Windows System Software -- Consulting, Training, Development -- Unique Expertise, Guaranteed Results

Before Posting... Please check out the Community Guidelines in the
Announcements and Administration Category.

How to increase throughput using IRP based winsock

davs_shrusdavs_shrus Posts: 11
Dear All,
Currently we are using windows kernel sockets for communicating client device. IRP's are used for notifying completion of send and receive data. By using KeQueryPerformanceCounter, we are observing it is taking so much time for after WskSend or WskReceive to get completing request. which in turn reducing performance. WSK_FLAG_NODELAY is using in case of send packets. In registry for tcip interface, tcpackfrequency and tcpnodelay is made 1. Please suggest any option for completing option for better performance wsk using IRPs

Comments

  • Jan_BottorffJan_Bottorff Posts: 468
    Is the network IRP completion time drastically longer than the packet round trip time? A network send IRP can't be completed until the local machine knows the remote end has received it, as it might still need the buffer to retransmit a packet.

    Jan

    -----Original Message-----
    From: xxxxx@lists.osr.com [mailto:xxxxx@lists.osr.com] On Behalf Of xxxxx@gmail.com
    Sent: Sunday, January 7, 2018 11:04 PM
    To: Windows System Software Devs Interest List <xxxxx@lists.osr.com>
    Subject: [ntdev] How to increase throughput using IRP based winsock

    Dear All,
    Currently we are using windows kernel sockets for communicating client device. IRP's are used for notifying completion of send and receive data. By using KeQueryPerformanceCounter, we are observing it is taking so much time for after WskSend or WskReceive to get completing request. which in turn reducing performance. WSK_FLAG_NODELAY is using in case of send packets. In registry for tcip interface, tcpackfrequency and tcpnodelay is made 1. Please suggest any option for completing option for better performance wsk using IRPs
  • Don_BurnDon_Burn Posts: 1,623
    How many IRP's do you have in your pool? I had a customer with a similar
    complaint, adding more IRP's fixed the problem.


    Don Burn
    Windows Driver Consulting
    Website: http://www.windrvr.com




    -----Original Message-----
    From: xxxxx@lists.osr.com
    [mailto:xxxxx@lists.osr.com] On Behalf Of
    xxxxx@gmail.com
    Sent: Monday, January 08, 2018 2:04 AM
    To: Windows System Software Devs Interest List <xxxxx@lists.osr.com>
    Subject: [ntdev] How to increase throughput using IRP based winsock

    Dear All,
    Currently we are using windows kernel sockets for communicating client
    device. IRP's are used for notifying completion of send and receive data. By
    using KeQueryPerformanceCounter, we are observing it is taking so much time
    for after WskSend or WskReceive to get completing request. which in turn
    reducing performance. WSK_FLAG_NODELAY is using in case of send packets. In
    registry for tcip interface, tcpackfrequency and tcpnodelay is made 1.
    Please suggest any option for completing option for better performance wsk
    using IRPs

    ---
    NTDEV is sponsored by OSR

    Visit the list online at:
    <http://www.osronline.com/showlists.cfm?list=ntdev>;

    MONTHLY seminars on crash dump analysis, WDF, Windows internals and software
    drivers!
    Details at <http://www.osr.com/seminars>;

    To unsubscribe, visit the List Server section of OSR Online at
    <http://www.osronline.com/page.cfm?name=ListServer>;
  • davs_shrusdavs_shrus Posts: 11
    @Don Burn
    We are allocating IRP's for every send or receive request using IoAllocateIrp and allocating WSK buffer using IoAllocateMdl with MmBuildMdlForNonPagedPool option. once the request is completed freeing irps and wsk buffer. Currently we are not allocating pool irps.

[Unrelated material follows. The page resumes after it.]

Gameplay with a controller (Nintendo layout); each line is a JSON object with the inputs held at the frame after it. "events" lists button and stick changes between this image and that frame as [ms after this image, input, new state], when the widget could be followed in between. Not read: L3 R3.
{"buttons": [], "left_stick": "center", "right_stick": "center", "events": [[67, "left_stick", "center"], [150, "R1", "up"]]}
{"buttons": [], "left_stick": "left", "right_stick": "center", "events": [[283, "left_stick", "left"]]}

    How many IRP's do you have in your pool? I had a customer with a similar
    complaint, adding more IRP's fixed the problem.
  • Don_BurnDon_Burn Posts: 1,623
    I've always created a pool of IRP's with the MDL and buffer, then used
    those. The allocation costs can be high.


    Don Burn
    Windows Driver Consulting
    Website: http://www.windrvr.com



    -----Original Message-----
    From: xxxxx@lists.osr.com
    [mailto:xxxxx@lists.osr.com] On Behalf Of
    xxxxx@gmail.com
    Sent: Tuesday, January 09, 2018 6:41 AM
    To: Windows System Software Devs Interest List <xxxxx@lists.osr.com>
    Subject: RE:[ntdev] How to increase throughput using IRP based winsock

    @Don Burn
    We are allocating IRP's for every send or receive request using
    IoAllocateIrp and allocating WSK buffer using IoAllocateMdl with
    MmBuildMdlForNonPagedPool option. once the request is completed freeing
    irps and wsk buffer. Currently we are not allocating pool irps.

    How many IRP's do you have in your pool? I had a customer with a similar
    complaint, adding more IRP's fixed the problem.

    ---
    NTDEV is sponsored by OSR

    Visit the list online at:
    <http://www.osronline.com/showlists.cfm?list=ntdev>;

    MONTHLY seminars on crash dump analysis, WDF, Windows internals and software
    drivers!
    Details at <http://www.osr.com/seminars>;

    To unsubscribe, visit the List Server section of OSR Online at
    <http://www.osronline.com/page.cfm?name=ListServer>;
  • Jan_BottorffJan_Bottorff Posts: 468
    My understanding was IRPs and MDLs already come from an OS pool, although I agree with Don than some cpu cycles can potentially be shaved off using a private local pool. It hasn't been established that things are cpu cycle limited, so personally would be analyzing where the bottleneck is before trying to shave cpu cycles.

    You haven't told us what you consider as "too slow". Are you doing 10M tiny requests/sec or are you doing 100 huge transfers/sec. As I remember, kernel winsock transfers are not buffered, so if you do tiny writes you will get many tiny packets, which will be very bad for performance. If you look at some basic performance numbers is the cpu use high, or is cpu use low. If 99% of the request time is spent waiting for a network reply packet, it won't help much to shave a few cycles of cpu time off. Are you using a single socket or many sockets?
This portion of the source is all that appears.